You are assuming continuity of mind because your model requires it,
not because the evidence demonstrates it.

That’s the point.

You are ignoring the answers to your questions.

  1. The differences between cognition between humans and other apes are the genetic differences between our genomes.
  2. We have mountains of evidence demonstrating that those differences are due to the very processes that produce mutations in modern populations.
  3. We have mountains of evidence demonstrating that humans and other apes share common ancestry.
  4. We have many fossils that have a mixture of modern human and ape features which is again evidence that we evolved from ape-like ancestors.

We have the empirical evidence.

I am showing you molecular patterns that evidence common ancestry and evolutionary mechanisms.

It arises naturally during embryonic development. We have this cognition while other species do not because of the differences between our genomes.

Yes, it is. It’s called natural selection.
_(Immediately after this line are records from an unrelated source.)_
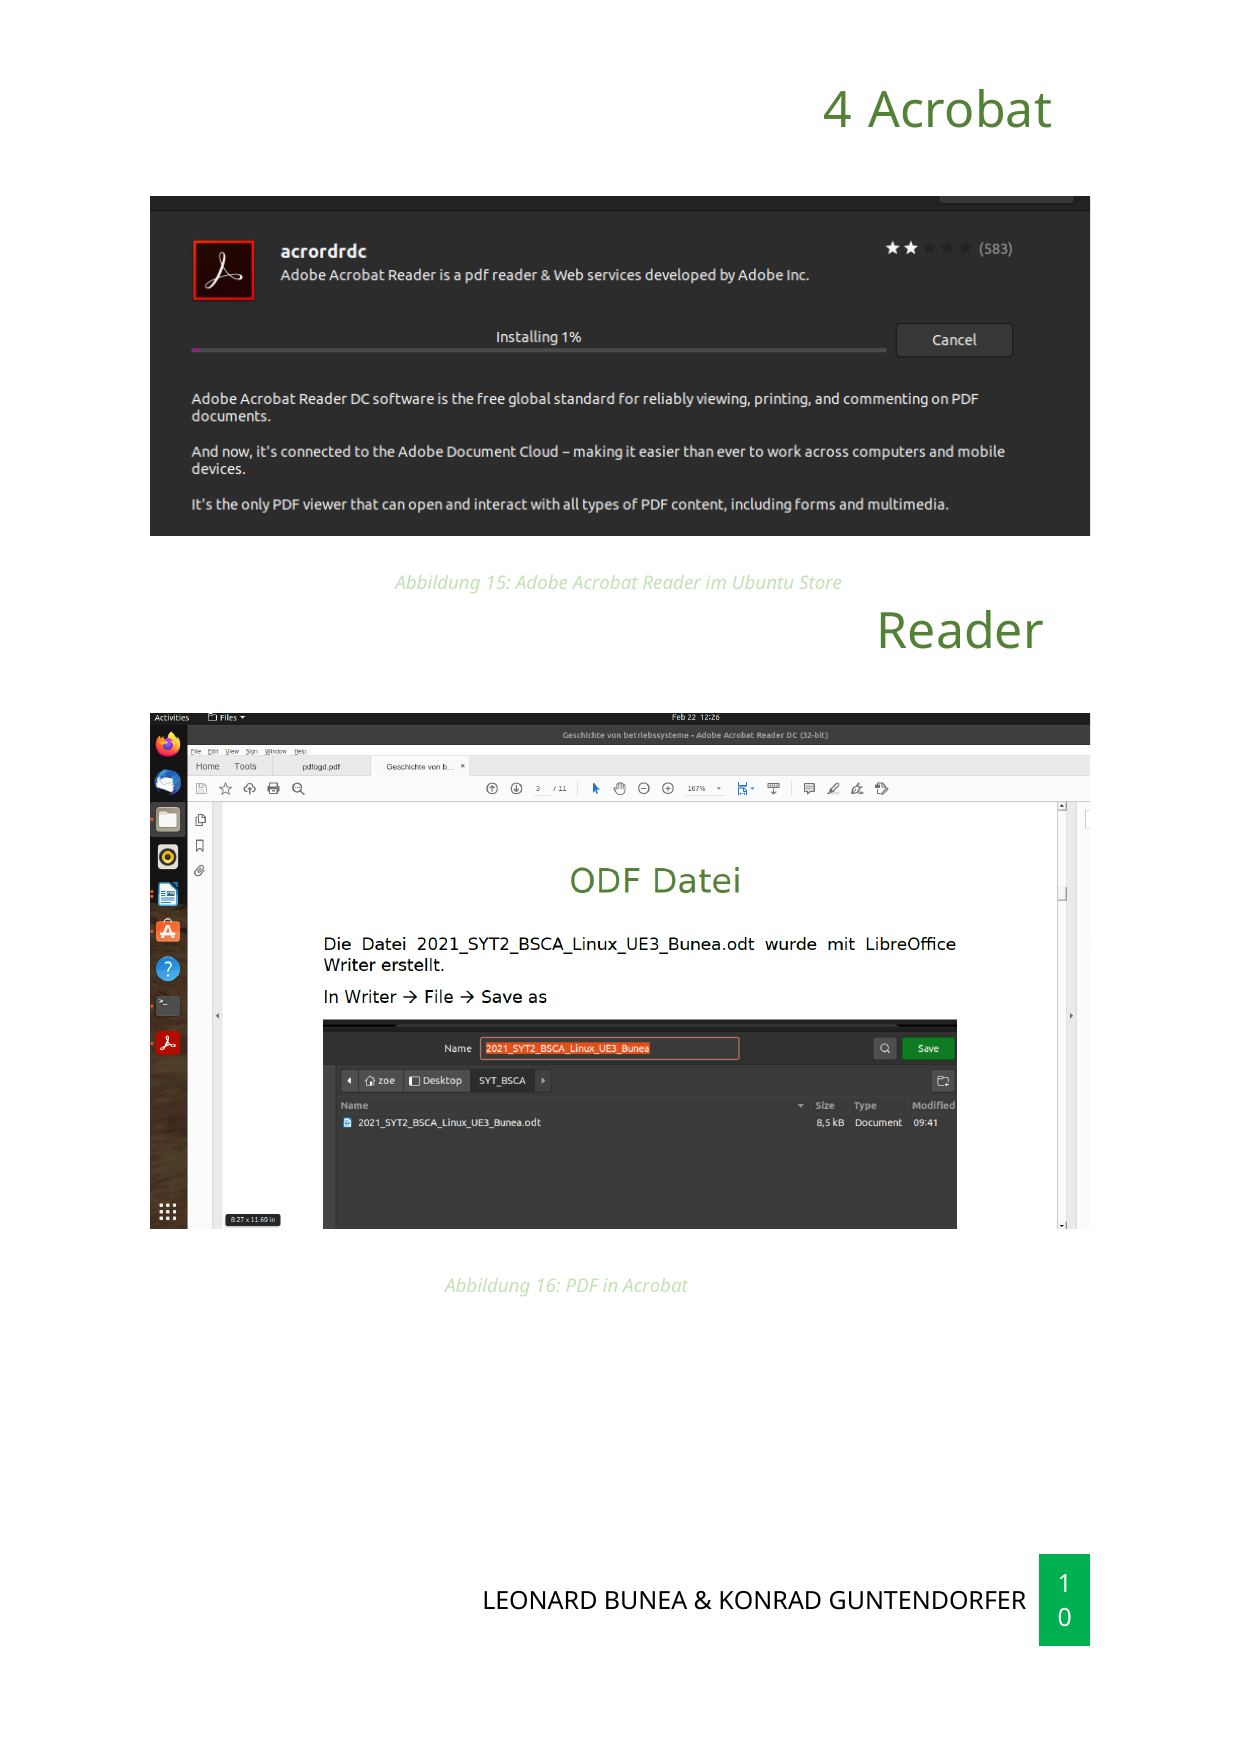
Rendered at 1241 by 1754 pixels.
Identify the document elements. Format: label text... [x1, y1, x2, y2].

subtitle Reader [785, 595, 1090, 663]
subtitle [149, 536, 1090, 570]
subtitle Acrobat [785, 74, 1090, 196]
text Abbildung 16: PDF in Acrobat [371, 1273, 1090, 1298]
text Abbildung 15: Adobe Acrobat Reader im Ubuntu Store [149, 570, 1090, 595]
You are also missing the full argument. You need to explain why there is MORE sequence conservation in exons than in introns.

Genetic differences are the bridge.

Our genomes explain the mind.

Our genomes explain all of it.

I find it fascinating how many creationists would rather abandon the idea of objective truth than deal with uncomfortable evidence.

1 Like

You can continue your personal tussles on the private thread where I just shuffled those off to. Any more of it you put here, I’ll just delete. This thread is about connections between humans and primates and related evidence about all that.